Behavioral/Systems/Cognitive
The Who's Who Signal in Electric Fish
Bruce A. Carlson and Masashi Kawasaki
(see pages 8039-8048)
The African fish Gymnarchus niloticus uses a weak, quasisinusoidal electric organ discharge (EOD) to both communicate and navigate. The problem is that if neighbors use the same signal, it creates a serious “who's who” problem. The fish deal with this by shifting the frequency of their EOD, the “jamming avoidance response.” To determine the frequency difference (Df) between EODs, the fish use amplitude modulation (AM) and phase modulation (PM) information that converges on “combination-sensitive” neurons in their midbrain. Carlson and Kawasaki used single-unit recording to examine the response of combination-sensitive neurons in response to AM- and PM-sensitive inputs. The inputs summated in a nonlinear manner to allow the units to report the sign of the Df. When the AM and PM stimuli were aligned, the units were facilitated, whereas the same units were suppressed when the stimuli were offset. Thus the relative timing of the inputs provides a mechanism for determining the sign of the response.
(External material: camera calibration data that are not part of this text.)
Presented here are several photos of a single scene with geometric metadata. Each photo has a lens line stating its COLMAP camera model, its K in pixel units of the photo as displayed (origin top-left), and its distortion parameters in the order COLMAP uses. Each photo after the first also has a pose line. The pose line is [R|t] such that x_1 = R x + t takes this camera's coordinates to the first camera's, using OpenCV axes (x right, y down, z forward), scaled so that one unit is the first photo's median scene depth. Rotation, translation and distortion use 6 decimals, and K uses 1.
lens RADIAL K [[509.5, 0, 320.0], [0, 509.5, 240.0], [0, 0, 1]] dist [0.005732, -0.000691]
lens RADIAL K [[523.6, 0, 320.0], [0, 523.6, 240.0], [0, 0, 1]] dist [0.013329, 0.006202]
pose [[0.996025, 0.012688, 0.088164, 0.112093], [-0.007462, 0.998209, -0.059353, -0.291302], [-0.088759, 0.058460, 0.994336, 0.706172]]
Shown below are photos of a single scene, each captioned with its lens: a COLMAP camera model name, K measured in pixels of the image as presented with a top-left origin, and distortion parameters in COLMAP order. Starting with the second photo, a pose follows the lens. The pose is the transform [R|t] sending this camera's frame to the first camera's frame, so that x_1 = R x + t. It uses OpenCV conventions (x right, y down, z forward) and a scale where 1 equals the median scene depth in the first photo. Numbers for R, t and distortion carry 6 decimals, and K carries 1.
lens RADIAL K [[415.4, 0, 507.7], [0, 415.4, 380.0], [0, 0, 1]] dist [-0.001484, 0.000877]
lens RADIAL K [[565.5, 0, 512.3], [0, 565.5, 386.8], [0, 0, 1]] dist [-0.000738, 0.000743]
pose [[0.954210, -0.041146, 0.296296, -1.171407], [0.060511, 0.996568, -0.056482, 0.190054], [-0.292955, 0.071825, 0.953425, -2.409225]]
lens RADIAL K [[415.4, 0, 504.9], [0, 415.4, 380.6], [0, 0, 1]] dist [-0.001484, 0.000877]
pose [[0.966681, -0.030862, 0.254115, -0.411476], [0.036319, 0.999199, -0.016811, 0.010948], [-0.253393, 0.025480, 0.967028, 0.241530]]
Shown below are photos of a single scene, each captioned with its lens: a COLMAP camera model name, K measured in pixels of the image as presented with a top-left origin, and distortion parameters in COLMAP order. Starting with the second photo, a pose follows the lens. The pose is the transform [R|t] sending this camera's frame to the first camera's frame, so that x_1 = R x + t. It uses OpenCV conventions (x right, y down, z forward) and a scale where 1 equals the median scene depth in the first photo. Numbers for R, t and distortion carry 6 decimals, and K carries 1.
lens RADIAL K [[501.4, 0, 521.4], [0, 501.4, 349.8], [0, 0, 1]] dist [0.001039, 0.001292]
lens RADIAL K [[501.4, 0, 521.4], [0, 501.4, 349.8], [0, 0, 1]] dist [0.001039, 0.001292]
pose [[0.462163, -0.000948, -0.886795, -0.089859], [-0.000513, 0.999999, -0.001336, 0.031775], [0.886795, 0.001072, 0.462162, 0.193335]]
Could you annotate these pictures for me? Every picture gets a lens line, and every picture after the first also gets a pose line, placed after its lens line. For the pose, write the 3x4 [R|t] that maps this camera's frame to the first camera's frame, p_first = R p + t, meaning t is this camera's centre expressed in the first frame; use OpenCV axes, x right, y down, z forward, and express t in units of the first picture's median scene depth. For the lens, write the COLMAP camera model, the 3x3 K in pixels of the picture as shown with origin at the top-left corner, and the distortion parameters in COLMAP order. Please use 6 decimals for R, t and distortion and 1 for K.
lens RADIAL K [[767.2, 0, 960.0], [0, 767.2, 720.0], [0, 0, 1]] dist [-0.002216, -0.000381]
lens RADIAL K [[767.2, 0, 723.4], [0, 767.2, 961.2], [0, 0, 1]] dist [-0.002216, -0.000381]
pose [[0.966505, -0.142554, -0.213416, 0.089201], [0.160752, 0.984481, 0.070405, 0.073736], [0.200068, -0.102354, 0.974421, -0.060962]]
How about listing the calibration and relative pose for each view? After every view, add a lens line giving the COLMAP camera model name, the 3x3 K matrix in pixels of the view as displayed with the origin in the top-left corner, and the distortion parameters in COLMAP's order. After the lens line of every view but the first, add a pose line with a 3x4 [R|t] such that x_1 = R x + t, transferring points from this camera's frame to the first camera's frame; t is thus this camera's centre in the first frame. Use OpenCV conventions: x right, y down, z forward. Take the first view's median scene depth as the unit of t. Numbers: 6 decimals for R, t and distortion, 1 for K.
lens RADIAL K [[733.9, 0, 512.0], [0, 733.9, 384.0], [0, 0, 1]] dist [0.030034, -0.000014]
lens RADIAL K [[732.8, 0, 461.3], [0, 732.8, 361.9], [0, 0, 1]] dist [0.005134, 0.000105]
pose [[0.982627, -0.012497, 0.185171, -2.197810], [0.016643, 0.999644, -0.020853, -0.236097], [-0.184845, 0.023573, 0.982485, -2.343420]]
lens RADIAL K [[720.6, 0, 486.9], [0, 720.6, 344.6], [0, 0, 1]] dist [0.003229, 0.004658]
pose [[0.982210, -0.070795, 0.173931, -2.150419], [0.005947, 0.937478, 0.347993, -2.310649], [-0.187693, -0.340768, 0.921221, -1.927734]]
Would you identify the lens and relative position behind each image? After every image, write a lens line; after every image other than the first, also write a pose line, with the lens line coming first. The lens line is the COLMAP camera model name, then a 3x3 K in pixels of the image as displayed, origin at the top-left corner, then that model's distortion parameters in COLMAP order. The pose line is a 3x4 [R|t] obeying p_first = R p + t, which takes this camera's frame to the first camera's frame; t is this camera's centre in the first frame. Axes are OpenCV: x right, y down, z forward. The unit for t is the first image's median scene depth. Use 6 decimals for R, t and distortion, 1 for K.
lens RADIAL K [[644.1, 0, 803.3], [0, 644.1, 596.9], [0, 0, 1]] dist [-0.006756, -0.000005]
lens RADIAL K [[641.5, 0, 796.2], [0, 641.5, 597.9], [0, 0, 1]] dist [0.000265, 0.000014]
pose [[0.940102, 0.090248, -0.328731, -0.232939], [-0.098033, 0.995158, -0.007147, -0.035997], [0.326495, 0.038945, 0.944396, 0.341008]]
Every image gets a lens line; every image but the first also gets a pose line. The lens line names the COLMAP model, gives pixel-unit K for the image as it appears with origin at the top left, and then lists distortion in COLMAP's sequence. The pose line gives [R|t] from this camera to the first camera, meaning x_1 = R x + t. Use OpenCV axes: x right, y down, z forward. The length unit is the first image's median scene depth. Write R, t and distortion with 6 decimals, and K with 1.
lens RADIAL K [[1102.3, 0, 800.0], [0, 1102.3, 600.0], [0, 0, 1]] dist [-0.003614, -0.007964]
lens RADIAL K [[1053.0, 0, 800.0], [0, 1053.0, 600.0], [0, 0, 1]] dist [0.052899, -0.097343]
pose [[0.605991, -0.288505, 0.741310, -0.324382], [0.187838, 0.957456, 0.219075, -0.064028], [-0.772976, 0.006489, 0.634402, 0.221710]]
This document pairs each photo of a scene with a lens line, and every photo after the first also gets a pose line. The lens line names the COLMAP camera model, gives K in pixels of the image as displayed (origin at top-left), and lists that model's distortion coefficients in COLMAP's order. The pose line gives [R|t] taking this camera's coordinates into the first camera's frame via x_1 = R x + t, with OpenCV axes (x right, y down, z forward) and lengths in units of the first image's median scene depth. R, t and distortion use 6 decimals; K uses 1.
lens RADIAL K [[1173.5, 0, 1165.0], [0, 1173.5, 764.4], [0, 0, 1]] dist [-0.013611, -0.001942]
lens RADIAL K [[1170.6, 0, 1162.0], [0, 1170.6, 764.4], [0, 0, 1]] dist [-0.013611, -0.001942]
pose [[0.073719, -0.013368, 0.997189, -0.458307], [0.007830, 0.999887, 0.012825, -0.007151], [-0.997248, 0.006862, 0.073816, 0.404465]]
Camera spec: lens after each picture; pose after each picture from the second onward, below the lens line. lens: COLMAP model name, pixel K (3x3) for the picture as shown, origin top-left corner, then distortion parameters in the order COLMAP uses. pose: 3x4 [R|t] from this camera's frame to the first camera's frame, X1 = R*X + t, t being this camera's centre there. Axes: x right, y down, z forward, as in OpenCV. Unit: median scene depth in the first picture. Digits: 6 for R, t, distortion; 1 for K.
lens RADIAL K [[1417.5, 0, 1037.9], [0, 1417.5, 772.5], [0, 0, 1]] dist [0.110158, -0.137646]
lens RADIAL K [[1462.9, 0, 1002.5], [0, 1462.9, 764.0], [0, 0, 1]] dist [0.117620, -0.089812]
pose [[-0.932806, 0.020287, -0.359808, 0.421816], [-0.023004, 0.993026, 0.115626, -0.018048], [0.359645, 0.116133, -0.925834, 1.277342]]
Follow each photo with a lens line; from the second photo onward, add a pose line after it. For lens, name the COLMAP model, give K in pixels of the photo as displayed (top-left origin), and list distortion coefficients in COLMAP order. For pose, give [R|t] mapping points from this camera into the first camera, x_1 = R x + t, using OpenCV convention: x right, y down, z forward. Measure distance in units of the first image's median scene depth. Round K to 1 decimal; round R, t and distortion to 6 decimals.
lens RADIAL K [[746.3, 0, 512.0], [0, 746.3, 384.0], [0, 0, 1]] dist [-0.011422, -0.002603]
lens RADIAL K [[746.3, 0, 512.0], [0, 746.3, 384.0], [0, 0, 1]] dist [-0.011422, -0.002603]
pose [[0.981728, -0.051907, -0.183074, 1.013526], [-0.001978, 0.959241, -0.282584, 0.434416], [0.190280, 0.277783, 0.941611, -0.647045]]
A, Combining two sinusoidal signals results in AM and PM at a frequency equal to the Df between the two sinusoids. B, The EOD of the fish is generated internally, leading to current flow perpendicular to the surface of the skin at every point (black arrows), whereas the neighbor's EOD is generated externally, leading to current flow through the fish in a single direction (gray arrows). See the article by Carlson and Kawasaki for details.
Neurobiology of Disease
A Cell Death Cascade after Mechanical Injury
Mark Arundine, Michelle Aarts, Anthony Lau, and Michael Tymianski
(see pages 8106-8123)
Shearing or stretching of axons during brain trauma is an insidious cause of cell injury and death. This week, Arundine et al. explore some of the underlying cellular mechanisms in an in vitro model of sublethal stretch injury. Cultured neurons were grown on flexible membranes and then exposed to a 1 sec vacuum pulse that stretched cell processes by 130%. The stretch did not kill the neurons but did make them more vulnerable to excitotoxic death mediated by low concentrations of NMDA. Stretch caused DNA fragmentation, but the authors could find no evidence of caspase-dependent or -independent apoptosis. Instead, the cells suffered mitochondrial dysfunction and produced excess reactive oxygen species (ROS). The ROS increased neuronal vulnerability by combining with nitric oxide (NO) to produce peroxynitrite, leading to protein nitration, DNA degradation, and cell death. NO was not the direct product of stretch but specifically required NMDA receptor-mediated signaling pathways.